→ **Request**
Could you reproduce the data below, from its first line through the line containing "Post-Hum4nity", inclusive, character for character?
##########
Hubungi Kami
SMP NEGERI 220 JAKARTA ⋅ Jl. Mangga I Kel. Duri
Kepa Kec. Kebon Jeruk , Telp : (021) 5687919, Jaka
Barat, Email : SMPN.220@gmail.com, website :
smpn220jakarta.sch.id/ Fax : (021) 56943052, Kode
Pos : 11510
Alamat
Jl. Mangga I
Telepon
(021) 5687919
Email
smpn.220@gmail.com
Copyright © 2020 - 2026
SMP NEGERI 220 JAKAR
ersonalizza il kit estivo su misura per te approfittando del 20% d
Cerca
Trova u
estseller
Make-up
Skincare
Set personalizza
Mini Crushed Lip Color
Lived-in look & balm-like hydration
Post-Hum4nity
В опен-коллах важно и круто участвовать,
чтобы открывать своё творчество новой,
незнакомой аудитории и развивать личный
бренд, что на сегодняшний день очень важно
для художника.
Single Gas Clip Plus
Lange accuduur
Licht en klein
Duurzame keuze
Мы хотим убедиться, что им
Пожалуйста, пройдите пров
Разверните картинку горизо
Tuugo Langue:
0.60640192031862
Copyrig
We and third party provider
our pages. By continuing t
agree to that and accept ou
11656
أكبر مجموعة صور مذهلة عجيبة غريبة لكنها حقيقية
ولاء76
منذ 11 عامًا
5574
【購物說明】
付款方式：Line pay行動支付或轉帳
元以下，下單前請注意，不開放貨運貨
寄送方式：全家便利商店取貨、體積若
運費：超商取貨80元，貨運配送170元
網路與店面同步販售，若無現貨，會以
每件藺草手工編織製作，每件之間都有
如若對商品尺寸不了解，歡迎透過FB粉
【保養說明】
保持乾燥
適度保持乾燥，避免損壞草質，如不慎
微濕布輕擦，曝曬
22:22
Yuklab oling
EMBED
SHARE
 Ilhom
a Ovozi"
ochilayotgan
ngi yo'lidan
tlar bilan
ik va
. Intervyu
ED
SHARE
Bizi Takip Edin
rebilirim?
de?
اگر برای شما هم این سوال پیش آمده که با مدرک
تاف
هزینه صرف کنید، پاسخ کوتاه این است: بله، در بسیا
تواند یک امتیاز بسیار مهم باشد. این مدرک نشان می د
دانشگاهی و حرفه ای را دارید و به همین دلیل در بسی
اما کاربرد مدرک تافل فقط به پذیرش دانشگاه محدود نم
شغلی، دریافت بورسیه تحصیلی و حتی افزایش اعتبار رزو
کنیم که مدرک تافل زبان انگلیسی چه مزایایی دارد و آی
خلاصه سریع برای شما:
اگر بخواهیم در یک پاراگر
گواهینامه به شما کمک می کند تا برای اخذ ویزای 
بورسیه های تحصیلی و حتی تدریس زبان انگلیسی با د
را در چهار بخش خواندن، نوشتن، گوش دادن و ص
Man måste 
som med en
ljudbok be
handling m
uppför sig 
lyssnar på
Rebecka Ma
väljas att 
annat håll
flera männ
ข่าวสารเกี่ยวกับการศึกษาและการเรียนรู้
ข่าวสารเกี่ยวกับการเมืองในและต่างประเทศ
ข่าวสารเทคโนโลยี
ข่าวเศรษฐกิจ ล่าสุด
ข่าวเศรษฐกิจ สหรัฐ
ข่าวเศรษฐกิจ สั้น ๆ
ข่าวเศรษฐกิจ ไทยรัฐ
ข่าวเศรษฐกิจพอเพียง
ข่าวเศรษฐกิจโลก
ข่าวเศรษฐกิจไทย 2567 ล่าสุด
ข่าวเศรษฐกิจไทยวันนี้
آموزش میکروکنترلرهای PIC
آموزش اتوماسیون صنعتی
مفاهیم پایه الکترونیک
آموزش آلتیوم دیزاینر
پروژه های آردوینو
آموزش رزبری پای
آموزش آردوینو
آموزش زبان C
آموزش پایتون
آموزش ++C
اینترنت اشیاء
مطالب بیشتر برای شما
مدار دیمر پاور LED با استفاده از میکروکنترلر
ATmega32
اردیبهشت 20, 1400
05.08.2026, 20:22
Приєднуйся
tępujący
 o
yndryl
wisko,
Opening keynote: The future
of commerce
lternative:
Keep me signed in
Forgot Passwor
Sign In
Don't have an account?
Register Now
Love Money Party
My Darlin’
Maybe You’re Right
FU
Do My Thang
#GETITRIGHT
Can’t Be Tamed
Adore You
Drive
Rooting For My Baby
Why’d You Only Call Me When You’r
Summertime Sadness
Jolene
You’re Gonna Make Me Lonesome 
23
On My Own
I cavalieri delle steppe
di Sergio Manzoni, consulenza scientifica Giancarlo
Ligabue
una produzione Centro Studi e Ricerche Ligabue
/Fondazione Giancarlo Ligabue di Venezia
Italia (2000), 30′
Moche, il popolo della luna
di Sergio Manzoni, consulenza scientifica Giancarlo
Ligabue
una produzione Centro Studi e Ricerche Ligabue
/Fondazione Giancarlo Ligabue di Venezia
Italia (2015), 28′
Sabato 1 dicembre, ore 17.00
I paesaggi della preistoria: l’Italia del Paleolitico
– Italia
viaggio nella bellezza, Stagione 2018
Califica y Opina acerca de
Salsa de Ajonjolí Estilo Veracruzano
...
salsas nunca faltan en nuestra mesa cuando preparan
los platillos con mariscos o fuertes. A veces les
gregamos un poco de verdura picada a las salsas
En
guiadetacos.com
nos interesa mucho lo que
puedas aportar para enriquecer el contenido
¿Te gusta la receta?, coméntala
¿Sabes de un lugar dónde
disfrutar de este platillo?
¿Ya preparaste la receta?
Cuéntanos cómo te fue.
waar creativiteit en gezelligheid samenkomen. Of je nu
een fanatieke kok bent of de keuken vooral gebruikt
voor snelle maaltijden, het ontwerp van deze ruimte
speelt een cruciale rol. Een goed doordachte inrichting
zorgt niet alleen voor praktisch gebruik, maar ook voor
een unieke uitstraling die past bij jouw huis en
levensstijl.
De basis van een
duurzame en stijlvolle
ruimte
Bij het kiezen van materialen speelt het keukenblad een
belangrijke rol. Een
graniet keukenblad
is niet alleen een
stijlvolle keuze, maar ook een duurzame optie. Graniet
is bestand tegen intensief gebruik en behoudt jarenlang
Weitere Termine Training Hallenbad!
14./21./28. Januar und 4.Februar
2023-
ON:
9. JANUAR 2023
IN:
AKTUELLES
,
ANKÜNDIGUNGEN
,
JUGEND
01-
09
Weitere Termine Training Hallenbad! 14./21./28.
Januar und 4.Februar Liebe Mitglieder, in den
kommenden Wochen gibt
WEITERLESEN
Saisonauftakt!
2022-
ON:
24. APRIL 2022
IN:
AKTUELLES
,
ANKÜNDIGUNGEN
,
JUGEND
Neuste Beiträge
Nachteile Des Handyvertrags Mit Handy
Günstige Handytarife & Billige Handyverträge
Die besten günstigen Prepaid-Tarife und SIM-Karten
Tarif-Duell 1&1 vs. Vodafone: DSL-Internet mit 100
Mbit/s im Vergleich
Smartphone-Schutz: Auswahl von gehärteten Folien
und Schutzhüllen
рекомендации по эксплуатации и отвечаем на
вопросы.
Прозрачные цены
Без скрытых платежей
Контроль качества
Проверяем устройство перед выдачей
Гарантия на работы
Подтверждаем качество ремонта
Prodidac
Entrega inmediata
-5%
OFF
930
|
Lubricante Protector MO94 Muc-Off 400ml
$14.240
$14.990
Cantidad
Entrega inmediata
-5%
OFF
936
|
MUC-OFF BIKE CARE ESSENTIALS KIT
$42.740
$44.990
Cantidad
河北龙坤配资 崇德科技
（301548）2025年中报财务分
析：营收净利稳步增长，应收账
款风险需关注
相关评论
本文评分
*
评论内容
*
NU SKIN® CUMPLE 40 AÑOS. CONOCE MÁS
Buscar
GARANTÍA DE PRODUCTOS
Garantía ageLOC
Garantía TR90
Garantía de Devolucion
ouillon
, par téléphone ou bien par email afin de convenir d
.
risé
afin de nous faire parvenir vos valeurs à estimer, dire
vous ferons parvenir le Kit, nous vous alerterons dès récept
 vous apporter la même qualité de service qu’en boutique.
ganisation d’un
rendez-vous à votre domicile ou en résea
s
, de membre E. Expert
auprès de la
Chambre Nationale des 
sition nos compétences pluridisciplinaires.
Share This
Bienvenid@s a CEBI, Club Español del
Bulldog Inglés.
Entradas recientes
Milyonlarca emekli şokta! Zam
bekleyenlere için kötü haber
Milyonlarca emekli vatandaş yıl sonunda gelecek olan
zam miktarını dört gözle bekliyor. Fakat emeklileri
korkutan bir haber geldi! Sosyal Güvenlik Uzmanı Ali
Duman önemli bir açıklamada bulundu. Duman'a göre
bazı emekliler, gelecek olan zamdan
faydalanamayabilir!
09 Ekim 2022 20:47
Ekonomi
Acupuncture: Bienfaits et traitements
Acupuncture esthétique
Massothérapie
##########
→ **Exercise answer**
Hubungi Kami
SMP NEGERI 220 JAKARTA ⋅ Jl. Mangga I Kel. Duri
Kepa Kec. Kebon Jeruk , Telp : (021) 5687919, Jaka
Barat, Email : SMPN.220@gmail.com, website :
smpn220jakarta.sch.id/ Fax : (021) 56943052, Kode
Pos : 11510
Alamat
Jl. Mangga I
Telepon
(021) 5687919
Email
smpn.220@gmail.com
Copyright © 2020 - 2026
SMP NEGERI 220 JAKAR
ersonalizza il kit estivo su misura per te approfittando del 20% d
Cerca
Trova u
estseller
Make-up
Skincare
Set personalizza
Mini Crushed Lip Color
Lived-in look & balm-like hydration
Post-Hum4nity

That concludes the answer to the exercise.